UNESCO World Heritage Site
- Official name: Jodensavanne Archaeological Site: Jodensavanne Settlement and Cassipora Creek Cemetery
- Type: Cultural
- Criteria: iii
- Designated: 2023 (45th session)
- Reference no.: 1680

= Jodensavanne =

Sephardic Jewish community in Suriname

Jodensavanne (Dutch, "Jewish Savanna") was a Jewish plantation community in Suriname, South America, and was for a time the centre of Jewish life in the colony. It was established in the 1600s by Sephardi Jews and became more developed and wealthy after a group of Jews fleeing persecution in Brazil settled there in the 1660s.
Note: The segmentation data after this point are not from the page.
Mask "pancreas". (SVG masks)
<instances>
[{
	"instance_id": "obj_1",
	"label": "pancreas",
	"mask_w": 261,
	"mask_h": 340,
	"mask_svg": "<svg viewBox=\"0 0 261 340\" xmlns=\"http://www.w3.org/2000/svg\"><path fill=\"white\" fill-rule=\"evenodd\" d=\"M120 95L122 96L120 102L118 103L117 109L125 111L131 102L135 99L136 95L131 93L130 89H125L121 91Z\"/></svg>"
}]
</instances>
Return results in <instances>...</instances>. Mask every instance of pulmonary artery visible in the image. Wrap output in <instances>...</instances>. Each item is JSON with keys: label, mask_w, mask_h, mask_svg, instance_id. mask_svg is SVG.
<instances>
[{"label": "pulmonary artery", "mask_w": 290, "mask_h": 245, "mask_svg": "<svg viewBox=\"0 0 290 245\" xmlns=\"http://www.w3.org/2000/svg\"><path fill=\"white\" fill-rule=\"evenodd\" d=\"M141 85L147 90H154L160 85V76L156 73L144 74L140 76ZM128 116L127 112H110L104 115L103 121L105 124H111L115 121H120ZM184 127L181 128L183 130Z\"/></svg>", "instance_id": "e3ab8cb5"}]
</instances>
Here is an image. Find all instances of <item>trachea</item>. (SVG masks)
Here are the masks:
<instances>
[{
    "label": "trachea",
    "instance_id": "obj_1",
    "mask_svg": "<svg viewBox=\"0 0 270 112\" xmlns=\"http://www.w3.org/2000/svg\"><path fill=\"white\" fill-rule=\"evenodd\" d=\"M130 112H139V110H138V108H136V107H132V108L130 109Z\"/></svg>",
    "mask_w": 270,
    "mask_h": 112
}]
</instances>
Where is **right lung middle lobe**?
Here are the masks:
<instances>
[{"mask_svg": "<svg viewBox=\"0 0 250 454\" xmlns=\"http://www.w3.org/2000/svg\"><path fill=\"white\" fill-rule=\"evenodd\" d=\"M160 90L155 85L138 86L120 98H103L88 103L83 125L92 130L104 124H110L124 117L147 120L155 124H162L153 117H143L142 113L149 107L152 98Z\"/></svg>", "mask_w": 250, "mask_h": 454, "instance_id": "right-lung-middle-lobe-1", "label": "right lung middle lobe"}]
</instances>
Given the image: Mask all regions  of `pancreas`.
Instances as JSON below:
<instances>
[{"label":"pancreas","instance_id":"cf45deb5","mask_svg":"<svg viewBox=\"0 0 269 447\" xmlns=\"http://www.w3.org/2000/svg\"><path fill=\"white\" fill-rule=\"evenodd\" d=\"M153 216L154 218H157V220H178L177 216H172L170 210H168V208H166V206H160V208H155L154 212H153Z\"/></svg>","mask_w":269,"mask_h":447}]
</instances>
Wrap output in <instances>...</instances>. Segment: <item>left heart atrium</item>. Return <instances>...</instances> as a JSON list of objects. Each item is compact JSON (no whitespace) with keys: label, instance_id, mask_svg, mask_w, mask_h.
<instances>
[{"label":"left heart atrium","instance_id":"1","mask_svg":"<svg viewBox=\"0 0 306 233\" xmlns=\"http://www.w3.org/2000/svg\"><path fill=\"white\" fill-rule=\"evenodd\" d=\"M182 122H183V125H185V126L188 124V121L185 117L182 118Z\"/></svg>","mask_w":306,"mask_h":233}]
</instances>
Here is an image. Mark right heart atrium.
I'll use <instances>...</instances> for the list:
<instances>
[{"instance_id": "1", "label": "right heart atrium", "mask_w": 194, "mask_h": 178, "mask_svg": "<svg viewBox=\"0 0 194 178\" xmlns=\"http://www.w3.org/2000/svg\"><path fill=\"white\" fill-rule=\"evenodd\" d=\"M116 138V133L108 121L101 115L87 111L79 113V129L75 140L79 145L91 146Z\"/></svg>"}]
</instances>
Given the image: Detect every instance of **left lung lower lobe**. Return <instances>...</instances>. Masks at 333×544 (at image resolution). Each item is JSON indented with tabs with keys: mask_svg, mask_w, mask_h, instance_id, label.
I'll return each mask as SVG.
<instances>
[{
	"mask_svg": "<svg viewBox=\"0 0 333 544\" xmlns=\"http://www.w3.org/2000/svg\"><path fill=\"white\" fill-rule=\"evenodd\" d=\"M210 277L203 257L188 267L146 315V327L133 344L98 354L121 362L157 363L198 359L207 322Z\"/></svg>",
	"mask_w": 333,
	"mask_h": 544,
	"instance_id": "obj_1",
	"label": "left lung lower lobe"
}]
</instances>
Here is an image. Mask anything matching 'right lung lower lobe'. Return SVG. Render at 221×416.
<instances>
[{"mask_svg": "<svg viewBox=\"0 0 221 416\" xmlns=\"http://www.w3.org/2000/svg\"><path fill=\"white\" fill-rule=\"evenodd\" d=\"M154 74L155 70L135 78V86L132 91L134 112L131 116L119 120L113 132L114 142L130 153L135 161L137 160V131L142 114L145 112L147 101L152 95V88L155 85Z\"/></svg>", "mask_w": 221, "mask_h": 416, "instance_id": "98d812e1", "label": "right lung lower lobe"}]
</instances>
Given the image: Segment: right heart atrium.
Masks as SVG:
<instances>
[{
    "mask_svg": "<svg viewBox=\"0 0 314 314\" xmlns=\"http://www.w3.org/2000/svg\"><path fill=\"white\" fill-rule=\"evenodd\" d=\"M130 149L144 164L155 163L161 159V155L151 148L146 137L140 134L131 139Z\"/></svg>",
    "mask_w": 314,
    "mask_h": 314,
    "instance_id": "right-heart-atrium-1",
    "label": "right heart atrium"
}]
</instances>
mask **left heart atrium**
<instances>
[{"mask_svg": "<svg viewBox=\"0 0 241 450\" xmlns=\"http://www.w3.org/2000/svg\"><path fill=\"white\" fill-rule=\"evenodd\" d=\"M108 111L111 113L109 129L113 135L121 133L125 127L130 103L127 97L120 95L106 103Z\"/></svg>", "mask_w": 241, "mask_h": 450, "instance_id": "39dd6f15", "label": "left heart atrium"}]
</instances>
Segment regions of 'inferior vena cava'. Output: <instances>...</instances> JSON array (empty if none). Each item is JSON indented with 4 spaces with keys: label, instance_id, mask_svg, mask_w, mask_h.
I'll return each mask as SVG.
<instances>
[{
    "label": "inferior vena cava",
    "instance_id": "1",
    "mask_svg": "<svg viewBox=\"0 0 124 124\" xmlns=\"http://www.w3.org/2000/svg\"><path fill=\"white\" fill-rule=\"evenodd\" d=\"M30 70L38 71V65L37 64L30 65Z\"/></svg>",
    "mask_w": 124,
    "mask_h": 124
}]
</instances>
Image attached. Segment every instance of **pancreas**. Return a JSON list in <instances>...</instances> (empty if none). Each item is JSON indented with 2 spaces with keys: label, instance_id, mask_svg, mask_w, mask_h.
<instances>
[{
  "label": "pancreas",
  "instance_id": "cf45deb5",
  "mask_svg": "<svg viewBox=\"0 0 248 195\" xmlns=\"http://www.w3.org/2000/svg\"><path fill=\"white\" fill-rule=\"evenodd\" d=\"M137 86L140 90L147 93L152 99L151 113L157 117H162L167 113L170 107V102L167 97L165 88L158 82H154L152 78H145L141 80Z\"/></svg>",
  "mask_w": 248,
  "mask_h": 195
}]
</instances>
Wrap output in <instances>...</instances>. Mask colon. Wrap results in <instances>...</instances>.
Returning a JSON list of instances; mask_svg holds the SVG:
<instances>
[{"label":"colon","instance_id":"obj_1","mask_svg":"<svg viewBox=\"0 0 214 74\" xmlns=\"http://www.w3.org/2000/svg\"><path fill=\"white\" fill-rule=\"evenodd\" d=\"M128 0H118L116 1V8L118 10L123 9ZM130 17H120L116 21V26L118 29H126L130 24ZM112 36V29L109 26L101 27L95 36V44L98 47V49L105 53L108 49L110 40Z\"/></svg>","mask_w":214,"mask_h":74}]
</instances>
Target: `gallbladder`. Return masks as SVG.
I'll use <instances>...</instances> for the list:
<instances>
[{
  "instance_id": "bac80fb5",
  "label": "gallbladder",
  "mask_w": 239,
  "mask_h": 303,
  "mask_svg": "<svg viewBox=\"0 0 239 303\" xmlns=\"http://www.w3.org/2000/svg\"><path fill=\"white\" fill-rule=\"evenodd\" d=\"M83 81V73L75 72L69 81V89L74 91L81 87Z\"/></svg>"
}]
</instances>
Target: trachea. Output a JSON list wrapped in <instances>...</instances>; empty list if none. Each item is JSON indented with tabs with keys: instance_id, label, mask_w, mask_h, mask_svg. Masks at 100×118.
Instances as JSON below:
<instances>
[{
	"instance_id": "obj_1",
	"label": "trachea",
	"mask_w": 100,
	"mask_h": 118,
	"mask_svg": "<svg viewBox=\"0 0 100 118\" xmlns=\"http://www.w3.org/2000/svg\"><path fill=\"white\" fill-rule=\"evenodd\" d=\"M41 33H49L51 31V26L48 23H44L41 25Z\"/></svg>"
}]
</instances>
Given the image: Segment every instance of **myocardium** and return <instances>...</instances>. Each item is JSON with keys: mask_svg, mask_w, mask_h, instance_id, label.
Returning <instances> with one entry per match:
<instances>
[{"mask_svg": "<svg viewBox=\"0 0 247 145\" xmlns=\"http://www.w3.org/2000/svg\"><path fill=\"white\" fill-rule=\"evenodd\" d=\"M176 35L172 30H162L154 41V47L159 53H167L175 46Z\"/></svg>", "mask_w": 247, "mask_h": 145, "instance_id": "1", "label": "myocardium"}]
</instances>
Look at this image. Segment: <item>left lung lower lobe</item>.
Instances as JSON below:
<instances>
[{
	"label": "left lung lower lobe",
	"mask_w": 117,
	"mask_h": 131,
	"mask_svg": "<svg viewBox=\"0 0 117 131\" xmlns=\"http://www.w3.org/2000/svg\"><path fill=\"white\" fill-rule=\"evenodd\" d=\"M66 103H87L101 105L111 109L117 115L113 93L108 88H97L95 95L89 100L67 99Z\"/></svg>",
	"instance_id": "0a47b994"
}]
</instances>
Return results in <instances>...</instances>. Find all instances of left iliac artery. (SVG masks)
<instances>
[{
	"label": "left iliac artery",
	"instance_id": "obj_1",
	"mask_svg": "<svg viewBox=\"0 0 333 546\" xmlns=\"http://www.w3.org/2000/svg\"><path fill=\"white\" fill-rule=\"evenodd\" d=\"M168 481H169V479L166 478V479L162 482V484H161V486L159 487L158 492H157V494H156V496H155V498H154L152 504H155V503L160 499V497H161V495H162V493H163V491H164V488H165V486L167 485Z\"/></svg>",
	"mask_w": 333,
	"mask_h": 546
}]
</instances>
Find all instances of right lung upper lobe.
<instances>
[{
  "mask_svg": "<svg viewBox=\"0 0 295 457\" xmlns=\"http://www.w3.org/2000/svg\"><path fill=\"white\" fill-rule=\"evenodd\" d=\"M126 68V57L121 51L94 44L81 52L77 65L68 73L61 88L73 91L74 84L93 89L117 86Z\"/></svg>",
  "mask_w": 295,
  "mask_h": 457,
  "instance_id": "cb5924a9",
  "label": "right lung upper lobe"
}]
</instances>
It was located in what is now Para District, about 50 km south of the capital Paramaribo, on the Suriname River. Sugarcane plantations were established by forcing Black African people to work as slaves. At its height in around 1700, Jodensavanne was home to roughly 500 plantation owners and 9000 enslaved people. The colony faced regular attacks from Indigenous people, slave revolts, and even raids from the French navy. The community eventually relocated to the capital of Paramaribo. Clearing of grave sites and maintenance of the synagogue ruins has been attempted at various times from the 1940s to the 21st century.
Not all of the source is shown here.